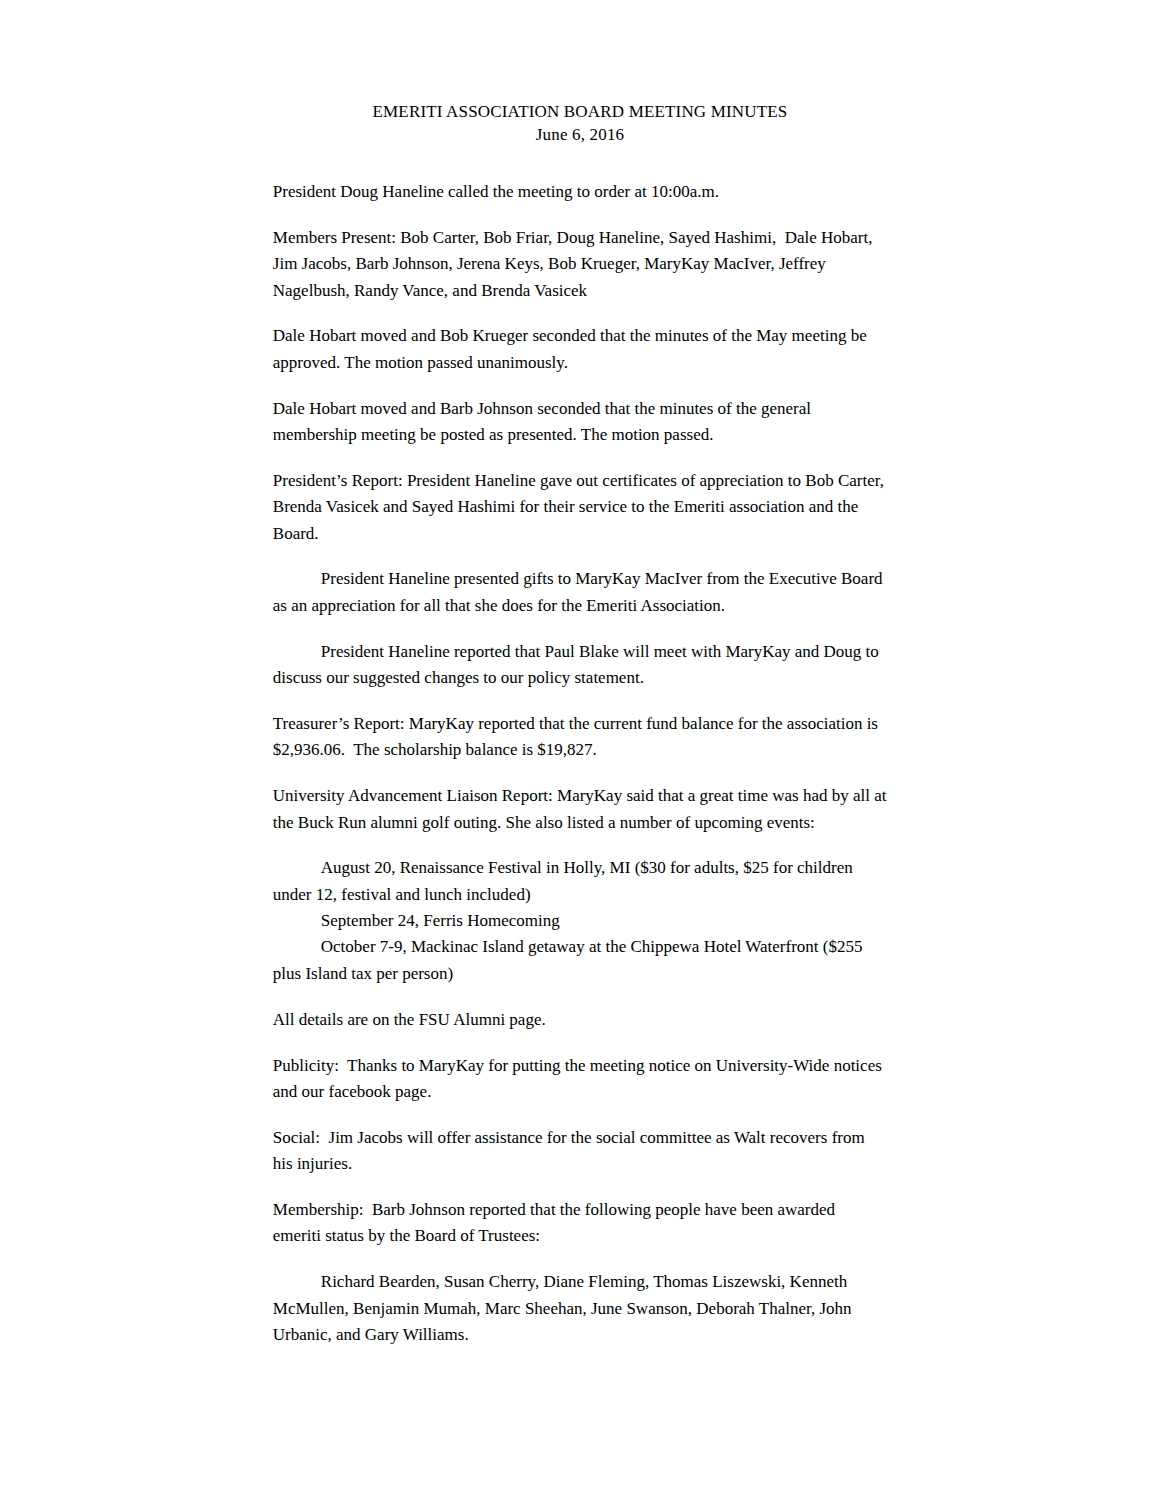EMERITI ASSOCIATION BOARD MEETING MINUTES June 6, 2016
President Doug Haneline called the meeting to order at 10:00a.m.
Members Present: Bob Carter, Bob Friar, Doug Haneline, Sayed Hashimi, Dale Hobart, Jim Jacobs, Barb Johnson, Jerena Keys, Bob Krueger, MaryKay MacIver, Jeffrey Nagelbush, Randy Vance, and Brenda Vasicek
Dale Hobart moved and Bob Krueger seconded that the minutes of the May meeting be approved. The motion passed unanimously.
Dale Hobart moved and Barb Johnson seconded that the minutes of the general membership meeting be posted as presented. The motion passed.
President’s Report: President Haneline gave out certificates of appreciation to Bob Carter, Brenda Vasicek and Sayed Hashimi for their service to the Emeriti association and the Board.
President Haneline presented gifts to MaryKay MacIver from the Executive Board as an appreciation for all that she does for the Emeriti Association.
President Haneline reported that Paul Blake will meet with MaryKay and Doug to discuss our suggested changes to our policy statement.
Treasurer’s Report: MaryKay reported that the current fund balance for the association is $2,936.06. The scholarship balance is $19,827.
University Advancement Liaison Report: MaryKay said that a great time was had by all at the Buck Run alumni golf outing. She also listed a number of upcoming events:
August 20, Renaissance Festival in Holly, MI ($30 for adults, $25 for children under 12, festival and lunch included)
September 24, Ferris Homecoming
October 7-9, Mackinac Island getaway at the Chippewa Hotel Waterfront ($255 plus Island tax per person)
All details are on the FSU Alumni page.
Publicity: Thanks to MaryKay for putting the meeting notice on University-Wide notices and our facebook page.
Social: Jim Jacobs will offer assistance for the social committee as Walt recovers from his injuries.
Membership: Barb Johnson reported that the following people have been awarded emeriti status by the Board of Trustees:
Richard Bearden, Susan Cherry, Diane Fleming, Thomas Liszewski, Kenneth McMullen, Benjamin Mumah, Marc Sheehan, June Swanson, Deborah Thalner, John Urbanic, and Gary Williams.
· · ·
> Assignment:
Across all the records above, find each line with "University" in it and copy it.

> Response:
University Advancement Liaison Report: MaryKay said that a great time was had by all at the Buck Run alumni golf outing. She also listed a number of upcoming events:
Publicity: Thanks to MaryKay for putting the meeting notice on University-Wide notices and our facebook page.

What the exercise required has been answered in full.